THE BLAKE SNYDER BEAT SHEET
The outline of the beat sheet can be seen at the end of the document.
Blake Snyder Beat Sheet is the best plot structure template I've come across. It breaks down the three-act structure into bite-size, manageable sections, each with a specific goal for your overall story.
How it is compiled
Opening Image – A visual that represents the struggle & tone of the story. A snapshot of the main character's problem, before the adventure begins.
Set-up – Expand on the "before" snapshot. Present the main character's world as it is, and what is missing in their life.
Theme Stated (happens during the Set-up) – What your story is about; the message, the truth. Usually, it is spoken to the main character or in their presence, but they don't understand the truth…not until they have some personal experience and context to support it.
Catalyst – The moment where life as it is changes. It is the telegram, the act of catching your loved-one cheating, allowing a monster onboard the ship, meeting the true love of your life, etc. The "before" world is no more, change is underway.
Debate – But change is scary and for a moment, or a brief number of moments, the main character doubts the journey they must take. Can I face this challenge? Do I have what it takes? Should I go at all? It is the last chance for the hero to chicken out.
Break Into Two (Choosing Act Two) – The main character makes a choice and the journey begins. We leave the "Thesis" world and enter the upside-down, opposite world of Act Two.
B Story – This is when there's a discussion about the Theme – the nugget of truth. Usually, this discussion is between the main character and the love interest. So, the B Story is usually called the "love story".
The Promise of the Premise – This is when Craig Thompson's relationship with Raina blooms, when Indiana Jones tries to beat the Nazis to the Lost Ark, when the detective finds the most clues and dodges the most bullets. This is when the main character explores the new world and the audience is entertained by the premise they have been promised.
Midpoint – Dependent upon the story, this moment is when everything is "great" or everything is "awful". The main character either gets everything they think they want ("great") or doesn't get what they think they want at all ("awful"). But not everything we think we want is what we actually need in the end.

PROBLEM TO WORK ON
Nothing is to be left out; reproduce each record exactly.

ANSWER TO THIS PROBLEM
THE BLAKE SNYDER BEAT SHEET
The outline of the beat sheet can be seen at the end of the document.
Blake Snyder Beat Sheet is the best plot structure template I've come across. It breaks down the three-act structure into bite-size, manageable sections, each with a specific goal for your overall story.
How it is compiled
Opening Image – A visual that represents the struggle & tone of the story. A snapshot of the main character's problem, before the adventure begins.
Set-up – Expand on the "before" snapshot. Present the main character's world as it is, and what is missing in their life.
Theme Stated (happens during the Set-up) – What your story is about; the message, the truth. Usually, it is spoken to the main character or in their presence, but they don't understand the truth…not until they have some personal experience and context to support it.
Catalyst – The moment where life as it is changes. It is the telegram, the act of catching your loved-one cheating, allowing a monster onboard the ship, meeting the true love of your life, etc. The "before" world is no more, change is underway.
Debate – But change is scary and for a moment, or a brief number of moments, the main character doubts the journey they must take. Can I face this challenge? Do I have what it takes? Should I go at all? It is the last chance for the hero to chicken out.
Break Into Two (Choosing Act Two) – The main character makes a choice and the journey begins. We leave the "Thesis" world and enter the upside-down, opposite world of Act Two.
B Story – This is when there's a discussion about the Theme – the nugget of truth. Usually, this discussion is between the main character and the love interest. So, the B Story is usually called the "love story".
The Promise of the Premise – This is when Craig Thompson's relationship with Raina blooms, when Indiana Jones tries to beat the Nazis to the Lost Ark, when the detective finds the most clues and dodges the most bullets. This is when the main character explores the new world and the audience is entertained by the premise they have been promised.
Midpoint – Dependent upon the story, this moment is when everything is "great" or everything is "awful". The main character either gets everything they think they want ("great") or doesn't get what they think they want at all ("awful"). But not everything we think we want is what we actually need in the end.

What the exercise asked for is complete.